## AIM OF THE TASK:
From the listing below, extract every line containing "have".

## DATASET:
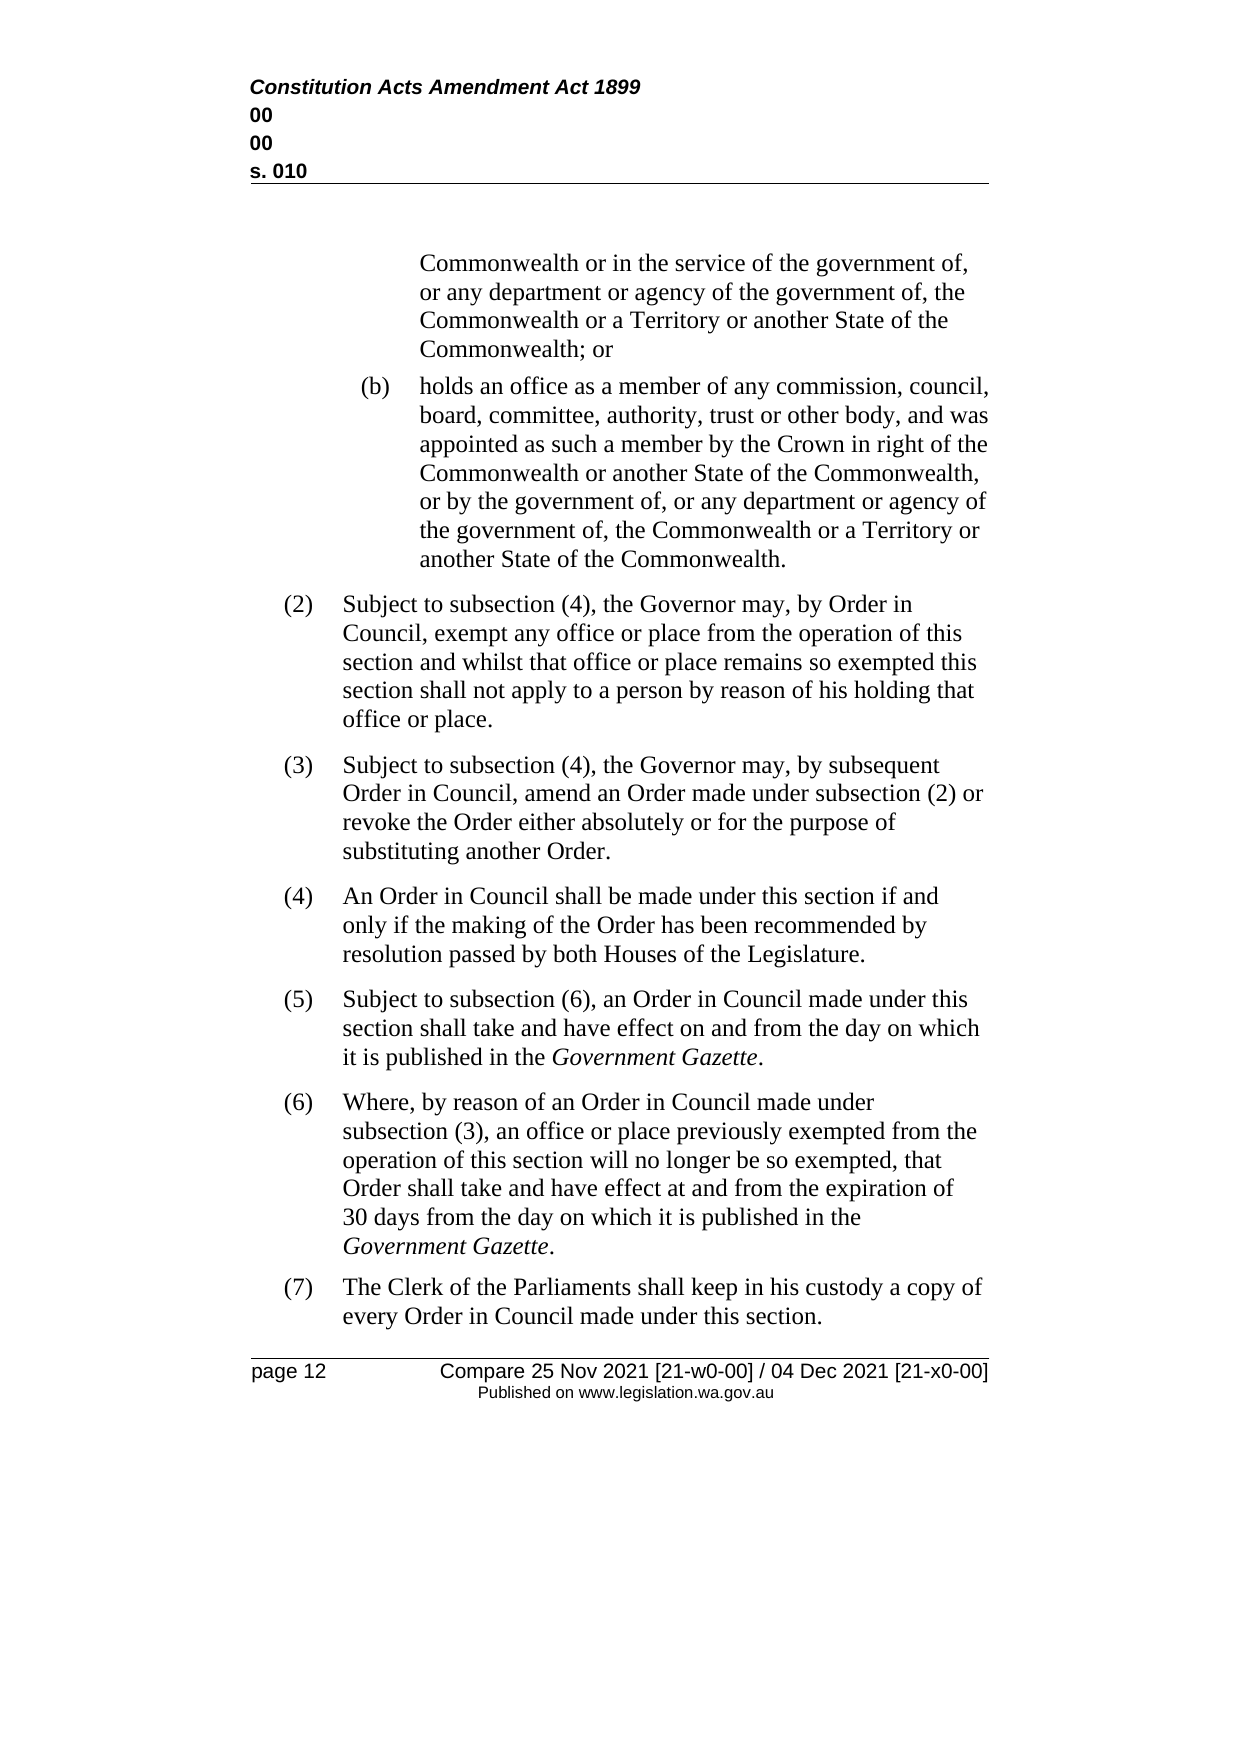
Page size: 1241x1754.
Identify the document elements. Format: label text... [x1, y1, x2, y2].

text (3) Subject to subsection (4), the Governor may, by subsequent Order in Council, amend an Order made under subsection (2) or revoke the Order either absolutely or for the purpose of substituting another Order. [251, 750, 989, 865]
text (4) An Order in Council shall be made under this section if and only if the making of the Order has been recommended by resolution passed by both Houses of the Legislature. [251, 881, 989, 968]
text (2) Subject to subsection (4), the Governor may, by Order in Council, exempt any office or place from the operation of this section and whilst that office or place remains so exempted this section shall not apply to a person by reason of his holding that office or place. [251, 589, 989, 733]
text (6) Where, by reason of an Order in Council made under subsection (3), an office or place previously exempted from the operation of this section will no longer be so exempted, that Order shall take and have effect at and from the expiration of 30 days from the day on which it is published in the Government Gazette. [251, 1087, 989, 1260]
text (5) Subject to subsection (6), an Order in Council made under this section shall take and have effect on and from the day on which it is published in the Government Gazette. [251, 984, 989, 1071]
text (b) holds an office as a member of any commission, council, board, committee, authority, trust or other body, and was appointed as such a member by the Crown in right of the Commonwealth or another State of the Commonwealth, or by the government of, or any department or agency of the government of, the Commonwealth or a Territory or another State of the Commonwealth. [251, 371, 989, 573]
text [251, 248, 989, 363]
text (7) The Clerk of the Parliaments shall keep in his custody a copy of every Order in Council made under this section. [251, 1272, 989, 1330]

==

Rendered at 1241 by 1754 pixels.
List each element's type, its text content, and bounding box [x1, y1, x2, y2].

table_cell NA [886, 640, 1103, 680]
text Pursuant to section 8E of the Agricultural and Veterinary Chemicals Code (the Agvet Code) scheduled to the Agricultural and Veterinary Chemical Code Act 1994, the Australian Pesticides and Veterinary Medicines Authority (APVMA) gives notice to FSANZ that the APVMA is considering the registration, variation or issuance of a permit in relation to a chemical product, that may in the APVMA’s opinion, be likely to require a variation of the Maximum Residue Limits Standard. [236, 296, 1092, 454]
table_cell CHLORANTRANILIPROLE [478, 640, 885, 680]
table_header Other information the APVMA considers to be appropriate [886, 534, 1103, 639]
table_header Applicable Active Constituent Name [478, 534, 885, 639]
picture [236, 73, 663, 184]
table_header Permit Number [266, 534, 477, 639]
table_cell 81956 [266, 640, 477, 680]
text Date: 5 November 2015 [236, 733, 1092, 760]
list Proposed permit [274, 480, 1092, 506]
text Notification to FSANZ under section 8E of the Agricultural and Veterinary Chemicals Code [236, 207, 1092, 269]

## WRITTEN ANSWER:
text (6) Where, by reason of an Order in Council made under subsection (3), an office or place previously exempted from the operation of this section will no longer be so exempted, that Order shall take and have effect at and from the expiration of 30 days from the day on which it is published in the Government Gazette. [251, 1087, 989, 1260]
text (5) Subject to subsection (6), an Order in Council made under this section shall take and have effect on and from the day on which it is published in the Government Gazette. [251, 984, 989, 1071]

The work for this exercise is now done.